Estado em que a dieta tem carência mais proteica do que energética. Origina-se de quadros leves a moderados de desnutrição por deficiência de proteína com adequada ingestão de energia.

Quando há deficiência proteica, em caso de interrupção no crescimento, as necessidades energéticas são mínimas.

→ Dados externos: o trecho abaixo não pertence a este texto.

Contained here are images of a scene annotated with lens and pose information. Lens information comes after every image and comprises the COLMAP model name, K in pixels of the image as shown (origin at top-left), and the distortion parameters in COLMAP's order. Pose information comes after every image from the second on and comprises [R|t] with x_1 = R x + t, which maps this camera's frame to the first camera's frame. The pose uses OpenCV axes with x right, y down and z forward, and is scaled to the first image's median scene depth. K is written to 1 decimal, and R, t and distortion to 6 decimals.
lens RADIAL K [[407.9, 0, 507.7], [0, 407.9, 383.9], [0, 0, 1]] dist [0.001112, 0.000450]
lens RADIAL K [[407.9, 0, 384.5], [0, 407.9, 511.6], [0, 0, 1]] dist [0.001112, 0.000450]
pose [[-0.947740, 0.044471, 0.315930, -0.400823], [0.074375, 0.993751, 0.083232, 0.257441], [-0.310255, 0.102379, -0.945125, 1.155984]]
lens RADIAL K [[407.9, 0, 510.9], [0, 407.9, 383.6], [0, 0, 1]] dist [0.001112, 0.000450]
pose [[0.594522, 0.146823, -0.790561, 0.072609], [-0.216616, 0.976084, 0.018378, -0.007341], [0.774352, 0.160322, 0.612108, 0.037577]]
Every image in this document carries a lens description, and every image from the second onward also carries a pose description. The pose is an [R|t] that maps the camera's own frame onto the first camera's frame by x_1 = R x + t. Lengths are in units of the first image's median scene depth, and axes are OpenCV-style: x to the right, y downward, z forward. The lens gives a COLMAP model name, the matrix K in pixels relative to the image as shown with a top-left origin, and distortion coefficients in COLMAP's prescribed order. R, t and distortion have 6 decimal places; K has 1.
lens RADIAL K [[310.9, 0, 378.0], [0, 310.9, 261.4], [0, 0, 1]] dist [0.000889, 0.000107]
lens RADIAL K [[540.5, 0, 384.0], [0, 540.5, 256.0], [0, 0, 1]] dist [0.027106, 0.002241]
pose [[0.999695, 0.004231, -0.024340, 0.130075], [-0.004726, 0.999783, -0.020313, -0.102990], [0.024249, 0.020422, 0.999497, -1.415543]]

Portanto, essas crianças sofrerão um processo de consumo muscular intenso, para suprir as necessidades orgânicas de proteínas, enquanto que o tecido gorduroso subcutâneo está praticamente conservado. O subcutâneo é o último a ser consumido.

Manifestações clínicas

  • Emagrecimento molhado – edema (anasarca)
  • Tecido celular subcutâneo preservado
  • Apatia mental, irritabilidade e baixa resposta à estímulos
  • Alterações na pele (seca, fria, áspera, sem brilho, eritema, descamação, fissuras)
  • Grande emagrecimento do tórax e de segmentos proximais e edema dos segmentos distais (pernas, braços e faces)
  • Palidez e extremidades cianóticas
  • Ausência de apetite
  • Cabelos finos, sem brilho, secos e quebradiços
  • Retardo no crescimento
  • Unhas finas, quebradiças, sem brilho
  • Alterações na mucosa: “língua careca”, retração das gengivas, lábios rachados
  • Hepatomegalia (esteatose hepática) 
  • Ascite
  • Hipoalbuminemia
  • Diarreia com consequente dermatite perianal 

Kwashiorkor – Marasmático (Crianças entre 1 e 2 anos)

É uma representação mista da DEP em que os sinais e sintomas do marasmo e do kwashiorkor frequentemente se combinam (deficiência calórica crônica com deficiência proteica crônica) 

Pode ocorrer, por exemplo, quando um paciente marasmático é submetido a um estresse agudo, como uma infecção ou trauma cirúrgico, de forma que o kwashiorkor se adiciona à desnutrição calórica prévia. (Souza e Miranda Neto, 2007)

Manifestações clínicas

  • Retardo da estatura
  • Retardo do desenvolvimento neuropsicomotor
  • Baixa resistência imunológica
  • Perda de tecido celular subcutâneo
  • Edema de extremidades

Atuação do enfermeiro

A atuação do enfermeiro se baseia no acompanhamento do crescimento e desenvolvimento infantil, por meio de mensurações dos índices antropométricos (peso, altura, estatura, perímetros cefálico, torácico e abdominal e pregas cutâneas), investigando alterações oriundas de doenças que provocam alterações estruturais do organismo.

A partir dos dados obtidos na consulta, o enfermeiro pode identificar as necessidades, elaborar os diagnósticos de enfermagem e estabelecer condutas preventivas ou terapêuticas na assistência à criança, orientando a mãe sobre os cuidados com a alimentação.

É recomendada a padronização da avaliação para cada faixa etária, igualando os critérios utilizados por todos os membros da equipe multidisciplinar.

Referências

Kumar V, Abbas AK, Fausto N. Robbins & Cotran: Patologia – Bases Patológicas das Doenças. 8ª ed. Elsevier, 2010. 

Monteiro FPM, Caetano JA, Araújo TL. Enfermagem na saúde da criança: estudo bibliográfico acerca da avaliação nutricional. Rev. Esc. Anna Nery, vol.14, no.2, Rio de Janeiro, 2010.

Sarni RO, Munekata RV. Terapia nutricional na desnutriçao energético-proteica grave. In: Lopez FA, Sigulem DM, Taddei JA, eds. Fundamentos da terapia nutricional em pediatria. São Paulo: Sarvier; 2002. p. 115-32.

Souza FC, Miranda Neto MH. Desnutrição: inter-relações entre os aspectos celulares e sociais. Maringá – PR, 2007.